List of tasks
• A. From the passage about Sego Town, copy word for word the part that opens with the words containing "A good-sized collapsed" and closes with "taunted my imagination.".
• B. Answer these questions using the passage about Sego Town.
(i) In which census did the town's population peak, and what was the count?
(ii) What kind of oven did the writer photograph outside the rock buildings?
(iii) What were the rusted-out automobiles riddled with?
• C. Continue the passage about Sego Town, picking up after its final sentence.

Passage for review
◇ ◇ ◇ ◇ ◇ ◇ ◇
I could almost hear the clank of train car couplings in this deserted canyon. Old trestles from the early 20th century, heavy with their massive lumber legs and horizontal supports, stood in various states of washed-out-ness along the creek bed. Scrap metal lay in odd places, rusting silently. Dollops of blackened ancient coal were draped on ridges, giving a tough and dirty feeling to the site.
A good-sized collapsed wooden structure invited guesses about its original use — hotel? boarding house? brothel? Rusted-out automobiles riddled with bullet holes taunted my imagination.
Sturdy rock buildings scattered about the area for a couple miles — dwellings with fireplaces and even rude bedframes built into them — helped me connect with residents from a hundred years ago as I photographed a large rock-and-mud oven outside and wondered what they had roasted. Throughout this area, cattle were grazing and mooing as I walked and pondered. Cowpies paved the landscape of old Sego Town.
The biggest mystery was a HUGE sandstone block building that looked for all practical purposes like a former community center or church or civic building. For a town whose population peaked in the 1920 census at 198 persons, it was entirely out of proportion. In contrast to the lower levels, its topmost tiers of stone were so expertly dressed, so beautifully laid, that it made me wonder if a skilled stonemason had moved to town most of the way through the project. Massive openings on the front suggested a grand entrance. An ancient boiler sat forlornly encased in the crawlspace mud. What could this have been???
◇ ◇ ◇ ◇ ◇ ◇ ◇
[Excerpts from a dataset]

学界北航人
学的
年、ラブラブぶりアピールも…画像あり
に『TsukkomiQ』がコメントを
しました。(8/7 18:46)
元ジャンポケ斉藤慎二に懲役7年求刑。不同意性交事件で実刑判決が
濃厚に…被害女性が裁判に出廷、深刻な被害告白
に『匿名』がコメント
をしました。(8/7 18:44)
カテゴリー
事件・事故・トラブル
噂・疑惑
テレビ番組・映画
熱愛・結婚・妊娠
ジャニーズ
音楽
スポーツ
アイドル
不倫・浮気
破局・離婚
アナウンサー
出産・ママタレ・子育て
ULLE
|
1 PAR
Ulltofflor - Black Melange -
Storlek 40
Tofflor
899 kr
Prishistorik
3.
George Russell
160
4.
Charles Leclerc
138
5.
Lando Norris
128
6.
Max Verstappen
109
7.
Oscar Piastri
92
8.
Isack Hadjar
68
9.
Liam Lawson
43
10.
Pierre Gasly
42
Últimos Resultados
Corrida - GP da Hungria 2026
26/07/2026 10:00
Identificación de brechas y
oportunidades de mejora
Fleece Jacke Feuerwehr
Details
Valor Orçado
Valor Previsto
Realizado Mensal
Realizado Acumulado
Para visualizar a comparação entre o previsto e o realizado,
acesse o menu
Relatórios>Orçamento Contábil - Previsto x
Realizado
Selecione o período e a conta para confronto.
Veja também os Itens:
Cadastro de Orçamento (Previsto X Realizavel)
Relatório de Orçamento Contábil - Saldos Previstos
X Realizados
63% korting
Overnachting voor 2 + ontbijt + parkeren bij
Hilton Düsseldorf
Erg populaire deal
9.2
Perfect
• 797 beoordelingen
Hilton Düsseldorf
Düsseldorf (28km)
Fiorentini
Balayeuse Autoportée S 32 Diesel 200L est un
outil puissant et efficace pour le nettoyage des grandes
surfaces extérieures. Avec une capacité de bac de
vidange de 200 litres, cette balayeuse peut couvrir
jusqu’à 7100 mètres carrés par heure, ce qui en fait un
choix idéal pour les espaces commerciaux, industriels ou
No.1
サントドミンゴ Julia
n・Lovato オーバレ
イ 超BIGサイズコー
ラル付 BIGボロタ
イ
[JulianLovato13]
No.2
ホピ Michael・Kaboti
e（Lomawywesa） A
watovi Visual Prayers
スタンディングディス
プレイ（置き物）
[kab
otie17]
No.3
◇ ◇ ◇ ◇ ◇ ◇ ◇
Expected responses
• A.
A good-sized collapsed wooden structure invited guesses about its original use — hotel? boarding house? brothel? Rusted-out automobiles riddled with bullet holes taunted my imagination.

• B.
(i) The population peaked in the 1920 census at 198 persons.
(ii) A large rock-and-mud oven.
(iii) Bullet holes.

• C.
I went to our little Arches National Park reference library and found A History of Grand County, by Richard Firmage. The notations about Sego read like a soap opera. The various mining companies that had coal and manganese claims in the area were not financially sound, and left their workers holding empty promises for five months’ back wages. Employees were forced to buy from a company store, whose prices were double those of the general store in Thompson, six miles south. They were fired if they complained, and no other jobs were available in the area. Even the company doctor quit over the utter mismanagement and heavy-handed control.
The town eventually died in the 1950s. Some houses were moved to Moab — to aid in the housing shortage caused by the uranium boom. A small untended graveyard with barbed-wire fence and unmarked headstones hides mute histories of past inhabitants.
I still wonder about this beautiful stone building. I hear that one of our employees who works in the entrance booth lived in Sego as a small child; I need to interview her. There are stories — colorful, emotion-laden stories — waiting to be told.